Tenemos una democracia en guerra no declarada. No respira la democracia. Los nueve minutos de agonía de Floyd en Estados Unidos, simbólicamente equivalen a nueve horas, días, semanas, meses, años y más. Floyd muere porque esa sociedad está dejando de respirar. En Colombia nueve millones de ciudadanos, triplicados, no pueden respirar: solo sobreviven, con angustia, ansiedad, dolor, tristeza, sufrimiento y sin esperanza. Así ha sido desde antes, más recientemente desde la fundación de la República. Para unos pocos ella avanza; para los ´nadies´ (Arendt), la mayoría, ella es la misma de siempre, inamovible, bloqueada, inflexible y controlada.

Creíamos que las democracias no se hacían la guerra ni promovían factores políticos que la incuben y amenacen la sociedad. La falta de justicia social y jurídica, la discriminación, segregación, violencia y represión se usan como pilares para mantener un orden establecido que excluye a minorías étnicas y mayorías sociales. Los mínimos democráticos son insuficientes y se convirtieron en legitimadores de una democracia al servicio de quienes idean sus instituciones y reglas para ellos y contra los demás, cual finca señorial.

Según estudios de cultura política, para numerosas personas da igual que vivamos o no en democracia. Las élites siempre han tenido un pretexto para impedir o frenar reclamadas transformaciones: defensa de instituciones, orden, autoridad, valores morales impuestos, salvar empleo, mantener unidad territorial, luchar contra algún enemigo ideológico, proteger la propiedad privada y la riqueza de pocos, mantener el orden público y las buenas maneras. Ahora estamos sometidos al miedo de que nos podemos morir como si eso no fuese propio de nuestra naturaleza. No respiran indígenas, afrodescendientes y pobres, y ahora, por la pandemia, jóvenes y adultos mayores confinados. Se viene sobreaguando la promesa de democracia. Cuando esta es utilizada por las mayorías, se vuelve incómoda; y el Establecimiento está dispuesto a quebrarla si pone en riesgo su poder. Nuestros gobernantes aprovechan la pandemia para acudir a un régimen especial que, su puesta en marcha y su disimulada prolongación, nos hace perder décadas de esfuerzo, sacrifico y consensos, devolviéndonos a los valores de los albores del siglo XIX. Las élites privilegiadas conciben la democracia como el derecho, la libertad y la justicia ajustados a sus intereses, que debemos respetar, aún a costa de nuestro bienestar y recurrentemente de la vida. El ejemplo flagrante es el asesinato de líderes sociales con el silencio, omisión o complicidad del Estado y del Gobierno. Otras manifestaciones del debilitamiento democrático son el racismo y ascenso de movimientos extremistas.

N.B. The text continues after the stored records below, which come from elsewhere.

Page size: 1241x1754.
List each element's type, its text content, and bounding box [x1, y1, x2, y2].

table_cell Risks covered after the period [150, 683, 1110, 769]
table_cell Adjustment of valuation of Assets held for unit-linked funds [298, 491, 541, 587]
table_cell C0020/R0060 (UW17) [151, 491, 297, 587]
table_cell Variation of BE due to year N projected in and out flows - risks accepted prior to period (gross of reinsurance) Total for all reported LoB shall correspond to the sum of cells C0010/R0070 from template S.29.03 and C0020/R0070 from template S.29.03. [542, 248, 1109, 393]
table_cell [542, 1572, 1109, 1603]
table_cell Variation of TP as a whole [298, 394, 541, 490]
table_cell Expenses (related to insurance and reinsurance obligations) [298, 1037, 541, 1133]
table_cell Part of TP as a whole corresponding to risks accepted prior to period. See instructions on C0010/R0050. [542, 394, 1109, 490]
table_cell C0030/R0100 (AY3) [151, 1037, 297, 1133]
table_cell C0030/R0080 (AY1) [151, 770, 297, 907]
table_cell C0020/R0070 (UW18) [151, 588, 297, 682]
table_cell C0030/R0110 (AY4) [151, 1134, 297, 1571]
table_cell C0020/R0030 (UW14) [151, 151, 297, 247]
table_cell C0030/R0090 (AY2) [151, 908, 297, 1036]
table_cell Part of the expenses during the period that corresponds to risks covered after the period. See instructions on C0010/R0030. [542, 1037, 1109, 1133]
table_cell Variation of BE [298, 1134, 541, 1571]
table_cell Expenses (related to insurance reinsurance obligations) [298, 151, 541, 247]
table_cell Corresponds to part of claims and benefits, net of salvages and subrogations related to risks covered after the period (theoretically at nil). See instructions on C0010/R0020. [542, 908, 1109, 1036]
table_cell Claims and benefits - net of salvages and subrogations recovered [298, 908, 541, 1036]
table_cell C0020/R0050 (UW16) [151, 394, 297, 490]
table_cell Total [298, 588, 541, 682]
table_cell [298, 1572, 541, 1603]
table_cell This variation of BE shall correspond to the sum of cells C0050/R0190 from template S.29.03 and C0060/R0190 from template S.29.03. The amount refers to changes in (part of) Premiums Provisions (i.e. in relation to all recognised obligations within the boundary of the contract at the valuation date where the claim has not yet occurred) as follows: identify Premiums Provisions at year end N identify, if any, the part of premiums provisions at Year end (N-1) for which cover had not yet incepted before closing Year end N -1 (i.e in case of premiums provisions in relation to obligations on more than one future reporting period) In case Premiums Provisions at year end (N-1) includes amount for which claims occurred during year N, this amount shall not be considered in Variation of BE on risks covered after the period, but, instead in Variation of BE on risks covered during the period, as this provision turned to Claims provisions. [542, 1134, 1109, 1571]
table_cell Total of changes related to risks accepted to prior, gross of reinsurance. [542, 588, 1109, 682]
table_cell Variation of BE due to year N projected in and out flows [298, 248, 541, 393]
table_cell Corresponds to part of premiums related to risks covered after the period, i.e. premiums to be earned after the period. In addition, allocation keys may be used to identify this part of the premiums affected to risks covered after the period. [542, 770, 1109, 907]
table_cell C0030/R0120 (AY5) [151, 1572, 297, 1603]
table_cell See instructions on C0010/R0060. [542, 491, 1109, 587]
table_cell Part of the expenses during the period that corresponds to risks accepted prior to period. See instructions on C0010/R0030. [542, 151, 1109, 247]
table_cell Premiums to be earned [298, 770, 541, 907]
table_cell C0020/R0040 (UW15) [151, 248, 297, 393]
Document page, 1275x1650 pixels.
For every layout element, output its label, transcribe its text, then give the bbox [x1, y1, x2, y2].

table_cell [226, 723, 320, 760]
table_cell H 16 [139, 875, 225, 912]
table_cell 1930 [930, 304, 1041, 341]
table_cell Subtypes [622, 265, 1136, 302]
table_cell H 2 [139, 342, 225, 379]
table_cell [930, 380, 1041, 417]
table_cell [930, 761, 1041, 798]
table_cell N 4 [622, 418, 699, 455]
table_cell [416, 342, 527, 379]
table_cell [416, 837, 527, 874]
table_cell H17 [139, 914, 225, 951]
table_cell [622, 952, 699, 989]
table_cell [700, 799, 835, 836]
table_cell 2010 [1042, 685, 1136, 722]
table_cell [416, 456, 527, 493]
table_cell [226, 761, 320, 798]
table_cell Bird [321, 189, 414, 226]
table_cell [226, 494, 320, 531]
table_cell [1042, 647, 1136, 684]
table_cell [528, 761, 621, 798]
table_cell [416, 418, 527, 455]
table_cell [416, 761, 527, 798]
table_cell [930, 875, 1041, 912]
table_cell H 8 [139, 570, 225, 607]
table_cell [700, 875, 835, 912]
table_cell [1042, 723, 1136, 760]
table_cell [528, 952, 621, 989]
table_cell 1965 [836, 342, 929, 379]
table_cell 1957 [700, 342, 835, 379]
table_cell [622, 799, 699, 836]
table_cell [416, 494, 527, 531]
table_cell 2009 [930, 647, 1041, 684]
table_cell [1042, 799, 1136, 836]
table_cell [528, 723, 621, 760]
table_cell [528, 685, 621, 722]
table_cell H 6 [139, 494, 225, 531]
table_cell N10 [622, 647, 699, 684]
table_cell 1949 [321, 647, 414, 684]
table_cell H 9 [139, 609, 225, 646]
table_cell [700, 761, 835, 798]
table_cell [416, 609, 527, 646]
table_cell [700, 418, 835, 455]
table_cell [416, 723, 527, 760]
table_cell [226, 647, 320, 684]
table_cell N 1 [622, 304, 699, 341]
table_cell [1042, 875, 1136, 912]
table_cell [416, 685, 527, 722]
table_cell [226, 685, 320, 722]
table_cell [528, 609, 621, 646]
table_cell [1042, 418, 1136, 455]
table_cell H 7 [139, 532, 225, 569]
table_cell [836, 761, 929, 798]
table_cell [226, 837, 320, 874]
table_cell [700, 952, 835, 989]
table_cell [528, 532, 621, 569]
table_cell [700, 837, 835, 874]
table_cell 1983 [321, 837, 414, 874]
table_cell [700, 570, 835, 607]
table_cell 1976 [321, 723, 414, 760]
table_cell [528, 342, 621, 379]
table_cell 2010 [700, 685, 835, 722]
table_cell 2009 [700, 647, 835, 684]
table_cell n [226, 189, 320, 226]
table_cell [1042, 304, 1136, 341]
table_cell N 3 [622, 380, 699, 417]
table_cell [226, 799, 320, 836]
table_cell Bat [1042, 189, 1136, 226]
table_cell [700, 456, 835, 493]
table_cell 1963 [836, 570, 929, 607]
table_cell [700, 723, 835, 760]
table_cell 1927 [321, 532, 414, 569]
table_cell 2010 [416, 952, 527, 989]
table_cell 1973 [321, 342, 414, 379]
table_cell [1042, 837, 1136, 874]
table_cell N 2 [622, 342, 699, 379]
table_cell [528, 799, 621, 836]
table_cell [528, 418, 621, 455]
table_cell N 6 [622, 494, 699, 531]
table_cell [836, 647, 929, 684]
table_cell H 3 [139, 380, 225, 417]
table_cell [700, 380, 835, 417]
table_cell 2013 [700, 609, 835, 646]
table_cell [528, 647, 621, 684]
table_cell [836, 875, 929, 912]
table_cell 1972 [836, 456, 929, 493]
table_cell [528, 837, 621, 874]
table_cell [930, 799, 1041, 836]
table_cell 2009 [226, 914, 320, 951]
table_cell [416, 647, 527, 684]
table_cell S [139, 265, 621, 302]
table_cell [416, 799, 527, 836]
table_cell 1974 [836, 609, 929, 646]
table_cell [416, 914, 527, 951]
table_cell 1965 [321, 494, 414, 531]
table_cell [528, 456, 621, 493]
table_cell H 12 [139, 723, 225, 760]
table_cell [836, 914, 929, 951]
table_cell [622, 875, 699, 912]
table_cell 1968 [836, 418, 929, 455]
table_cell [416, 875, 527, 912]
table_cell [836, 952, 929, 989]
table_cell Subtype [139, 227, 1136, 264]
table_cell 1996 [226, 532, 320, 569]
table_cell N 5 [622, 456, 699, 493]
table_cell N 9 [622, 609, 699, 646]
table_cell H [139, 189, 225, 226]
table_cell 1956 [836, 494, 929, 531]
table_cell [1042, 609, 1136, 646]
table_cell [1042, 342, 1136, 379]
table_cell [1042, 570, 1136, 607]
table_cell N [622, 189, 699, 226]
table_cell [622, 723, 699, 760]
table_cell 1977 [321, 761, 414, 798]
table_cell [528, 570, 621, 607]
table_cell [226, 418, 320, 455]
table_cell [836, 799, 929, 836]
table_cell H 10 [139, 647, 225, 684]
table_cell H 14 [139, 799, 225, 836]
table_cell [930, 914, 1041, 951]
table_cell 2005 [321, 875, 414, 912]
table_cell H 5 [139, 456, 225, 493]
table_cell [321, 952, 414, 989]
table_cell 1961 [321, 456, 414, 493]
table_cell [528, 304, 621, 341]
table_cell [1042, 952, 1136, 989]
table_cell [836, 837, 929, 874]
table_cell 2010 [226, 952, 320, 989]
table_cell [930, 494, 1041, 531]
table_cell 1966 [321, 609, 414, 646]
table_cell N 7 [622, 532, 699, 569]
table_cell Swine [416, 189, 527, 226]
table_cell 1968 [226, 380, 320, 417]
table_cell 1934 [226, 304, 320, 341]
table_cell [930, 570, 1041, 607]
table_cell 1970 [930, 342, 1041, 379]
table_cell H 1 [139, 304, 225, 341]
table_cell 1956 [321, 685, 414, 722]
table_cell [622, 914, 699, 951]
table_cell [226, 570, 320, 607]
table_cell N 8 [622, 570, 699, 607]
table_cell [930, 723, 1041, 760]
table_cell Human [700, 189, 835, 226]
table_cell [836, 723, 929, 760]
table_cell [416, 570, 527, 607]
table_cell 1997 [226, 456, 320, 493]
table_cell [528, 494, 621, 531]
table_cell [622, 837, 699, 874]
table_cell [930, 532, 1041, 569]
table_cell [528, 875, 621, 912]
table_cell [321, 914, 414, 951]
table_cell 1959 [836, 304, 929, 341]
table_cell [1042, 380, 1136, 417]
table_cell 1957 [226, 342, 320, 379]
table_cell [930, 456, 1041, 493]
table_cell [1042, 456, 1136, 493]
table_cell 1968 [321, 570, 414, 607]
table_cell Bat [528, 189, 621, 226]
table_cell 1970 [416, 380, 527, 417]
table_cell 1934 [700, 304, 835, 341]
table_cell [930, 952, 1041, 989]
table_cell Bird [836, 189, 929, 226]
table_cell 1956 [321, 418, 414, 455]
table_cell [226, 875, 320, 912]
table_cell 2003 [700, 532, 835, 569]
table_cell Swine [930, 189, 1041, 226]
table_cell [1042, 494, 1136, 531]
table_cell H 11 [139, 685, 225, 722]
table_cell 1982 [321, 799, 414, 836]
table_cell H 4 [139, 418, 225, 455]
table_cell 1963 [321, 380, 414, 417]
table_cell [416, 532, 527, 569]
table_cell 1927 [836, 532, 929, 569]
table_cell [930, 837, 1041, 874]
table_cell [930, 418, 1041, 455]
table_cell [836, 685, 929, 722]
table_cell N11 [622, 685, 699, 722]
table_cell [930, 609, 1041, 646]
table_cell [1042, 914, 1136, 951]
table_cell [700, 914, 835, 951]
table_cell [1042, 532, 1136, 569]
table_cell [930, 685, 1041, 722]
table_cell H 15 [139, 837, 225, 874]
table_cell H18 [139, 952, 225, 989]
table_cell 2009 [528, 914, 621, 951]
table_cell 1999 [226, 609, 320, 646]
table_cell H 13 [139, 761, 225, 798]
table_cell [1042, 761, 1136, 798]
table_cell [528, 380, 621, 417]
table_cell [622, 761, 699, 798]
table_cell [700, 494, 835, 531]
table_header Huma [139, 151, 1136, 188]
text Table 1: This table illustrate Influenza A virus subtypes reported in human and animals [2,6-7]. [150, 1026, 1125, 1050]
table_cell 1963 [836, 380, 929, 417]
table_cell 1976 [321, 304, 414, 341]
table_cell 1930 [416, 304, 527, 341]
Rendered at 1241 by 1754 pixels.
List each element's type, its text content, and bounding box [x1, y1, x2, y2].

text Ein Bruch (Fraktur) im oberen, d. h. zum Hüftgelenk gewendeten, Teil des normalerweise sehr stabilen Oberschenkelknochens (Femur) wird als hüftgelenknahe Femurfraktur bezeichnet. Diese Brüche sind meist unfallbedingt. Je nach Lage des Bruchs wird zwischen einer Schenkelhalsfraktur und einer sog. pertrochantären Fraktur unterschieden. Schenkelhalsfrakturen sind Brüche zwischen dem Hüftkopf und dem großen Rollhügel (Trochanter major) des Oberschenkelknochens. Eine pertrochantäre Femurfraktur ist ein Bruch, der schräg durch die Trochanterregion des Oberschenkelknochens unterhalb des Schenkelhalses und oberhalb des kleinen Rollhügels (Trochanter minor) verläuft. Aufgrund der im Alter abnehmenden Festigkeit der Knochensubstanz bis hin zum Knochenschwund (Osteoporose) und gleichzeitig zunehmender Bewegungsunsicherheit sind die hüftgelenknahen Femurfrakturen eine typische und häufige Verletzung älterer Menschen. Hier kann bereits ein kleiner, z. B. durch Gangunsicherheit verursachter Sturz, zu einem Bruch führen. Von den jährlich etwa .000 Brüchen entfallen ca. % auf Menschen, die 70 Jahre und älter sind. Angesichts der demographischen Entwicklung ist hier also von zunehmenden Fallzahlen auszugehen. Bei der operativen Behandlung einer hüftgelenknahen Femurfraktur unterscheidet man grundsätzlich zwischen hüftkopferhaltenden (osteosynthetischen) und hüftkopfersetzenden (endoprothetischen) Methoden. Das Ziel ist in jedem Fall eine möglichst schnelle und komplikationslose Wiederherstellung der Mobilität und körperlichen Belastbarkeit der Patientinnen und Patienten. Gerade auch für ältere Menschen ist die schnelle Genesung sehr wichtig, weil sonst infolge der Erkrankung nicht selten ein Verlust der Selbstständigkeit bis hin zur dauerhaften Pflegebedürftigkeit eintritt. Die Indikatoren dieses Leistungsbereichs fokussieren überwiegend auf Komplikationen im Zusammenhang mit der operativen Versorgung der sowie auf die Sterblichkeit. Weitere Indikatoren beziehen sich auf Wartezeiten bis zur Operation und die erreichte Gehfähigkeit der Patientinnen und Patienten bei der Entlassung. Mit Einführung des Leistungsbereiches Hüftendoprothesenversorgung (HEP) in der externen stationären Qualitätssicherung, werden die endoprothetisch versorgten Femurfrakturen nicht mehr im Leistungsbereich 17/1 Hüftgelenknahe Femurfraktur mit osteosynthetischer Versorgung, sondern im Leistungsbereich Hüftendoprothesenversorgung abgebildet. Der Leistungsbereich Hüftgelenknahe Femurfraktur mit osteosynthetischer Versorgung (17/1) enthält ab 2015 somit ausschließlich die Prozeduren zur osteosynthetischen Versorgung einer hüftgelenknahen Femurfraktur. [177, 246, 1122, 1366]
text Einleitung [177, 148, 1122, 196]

En Colombia, y en el mundo bautizado o autoproclamado democrático, la manera como se ha gestionado la pandemia es exactamente igual a los países totalitarios, pero sin la eficacia de estos. En nuestro caso beneficiando especialmente a unos pocos, discriminando, aislando, maltratando y sojuzgando a la mayoría. En estos tiempos de virus antidemocráticos, cuando Floyd en su dolorosa agonía imploró poder respirar, nos recuerda que no tenemos procesos y procedimientos ciertos para tomar decisiones colectivas con la participación ciudadana; solo vale y pesa la participación de los más poderosos, en tanto que particulares.